I should also add that some aspects of this (like pretrained BERT) are fairly compute-intense to train. Fortunately we work with the Department of Energy Oak Ridge National Laboratory and developed all of this on Frontier[1] (for free).
> We've hit on a mathematical construct that seems to be able to capture understanding
I’m admittedly unfamiliar with the space, but having just done some reading that doesn’t look to be true. Can you elaborate please and maybe point to some external support for such a bold claim?
> Can you elaborate please and maybe point to some external support for such a bold claim?
SOTA LLMs?
If you think about what, say, a chair or electricity or love are, or what it means for something to be something, etc., I believe you'll quickly realize that words and concepts don't have well-defined meanings. Rather, we define things in terms of other things, which themselves are defined in terms of other things, and so on. There's no atomic meaning, the meaning is in the relationships between the thought and other thoughts.
And that is exactly what those models capture. They're trained by consuming a large amount of text - but not random text, real text - and they end up positioning tokens as points in high-dimensional space. As you increase the number of dimensions, there's eventually enough of them that any relationship between any two tokens (or groups; grouping concepts out of tokens is just another relationship) can be encoded in the latent space as proximity along some vector.
You end up with real computational artifact that's implementing the idea of defining concepts only in terms of other concepts. Now, between LLMs and the ability to identify and apply arbitrary concepts with vector math, I believe that's as close to the idea of "understanding" as we've ever come.
That does sound a bit like Peircian semiotic so I’m with you so far as the general concept of meaning being a sort of iterative construct.
Where I don’t follow is how a bitmap approximation captures that in a semiotic way. As far as I can tell the semiosis still is all occurring in the human observer of the machine’s output. The mathematics still hasn’t captured the interpretant so far as I can see.
Regardless of my possible incomprehension, I appreciate your elucidation. Thanks!

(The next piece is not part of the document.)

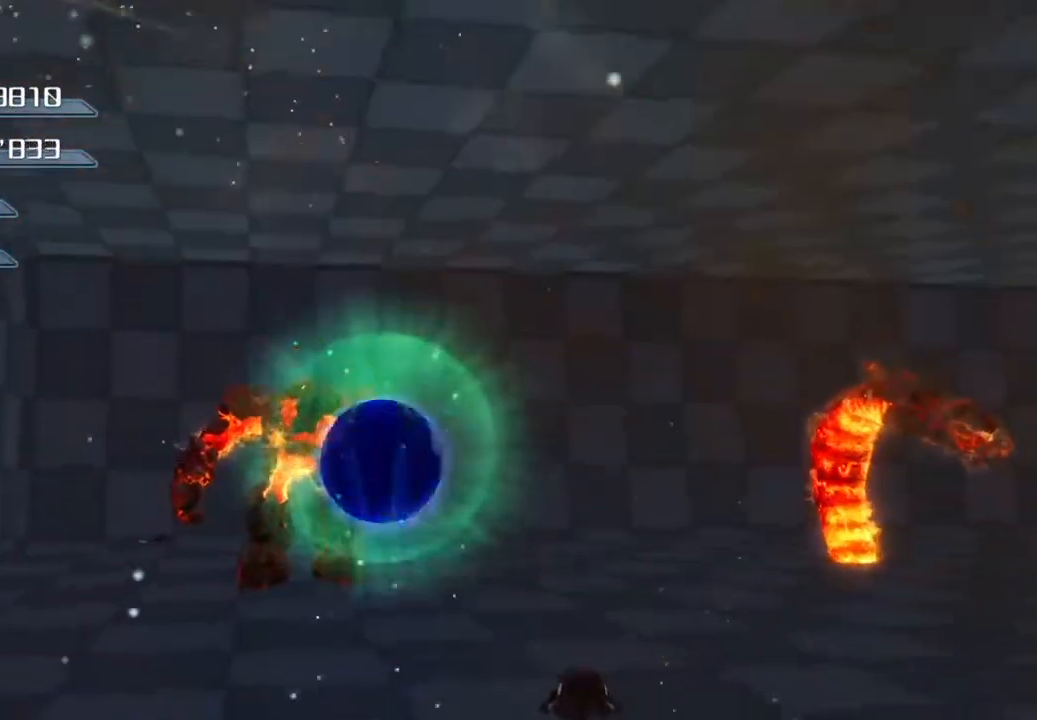
{"buttons": [], "left_stick": "up", "right_stick": "center", "events": []}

I feel like embeddings will be more powerful for understanding high dimensional physics than language because chaotic system predictability is limited by its compressability. Therefore an embedding is able to capture how exactly compressible the system is and therefore can extend the predictability as far as possible.
I too think embeddings are vastly underutilized, and chat interface is not the be-all, end-all (not to mention, "chat with your program/PDF/documentation" just sounds plain stupid). However, whether current AI tools are replacing or amplifying your intelligence, is entirely down to how you use them.

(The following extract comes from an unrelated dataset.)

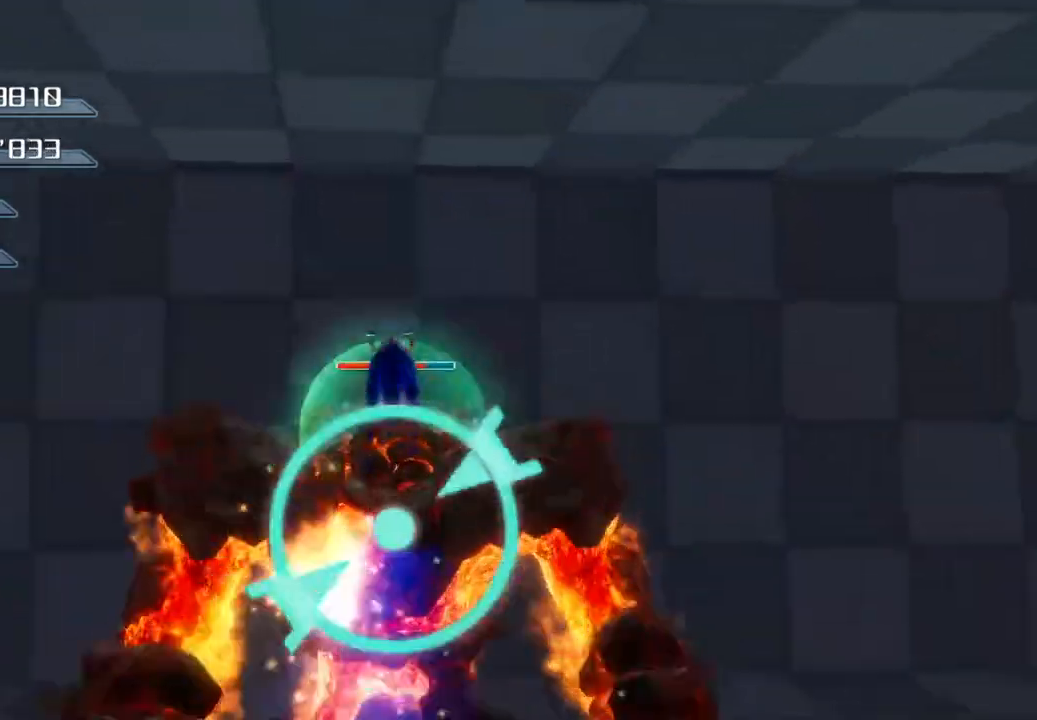
{"buttons": ["SQUARE"], "left_stick": "center", "right_stick": "center", "events": [[17, "CROSS", "up"], [67, "left_stick", "center"], [134, "SQUARE", "down"]]}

As for search, yes, that was a huge breakthrough and powerful amplifier. 2+ decades ago. At this point it's computer use 101 - which makes it sad when dealing with programs or websites that are opaque to search, and "ubiquitous local search" is still not here. Embeddings can and hopefully will give us better fuzzy/semantic searching, but if you push this far enough, you'll have to stop and ask - if the search tool is now capable to understand some aspects of my data, why not surface this understanding as a different view into data, instead of just invoking it in the background when user makes a search query?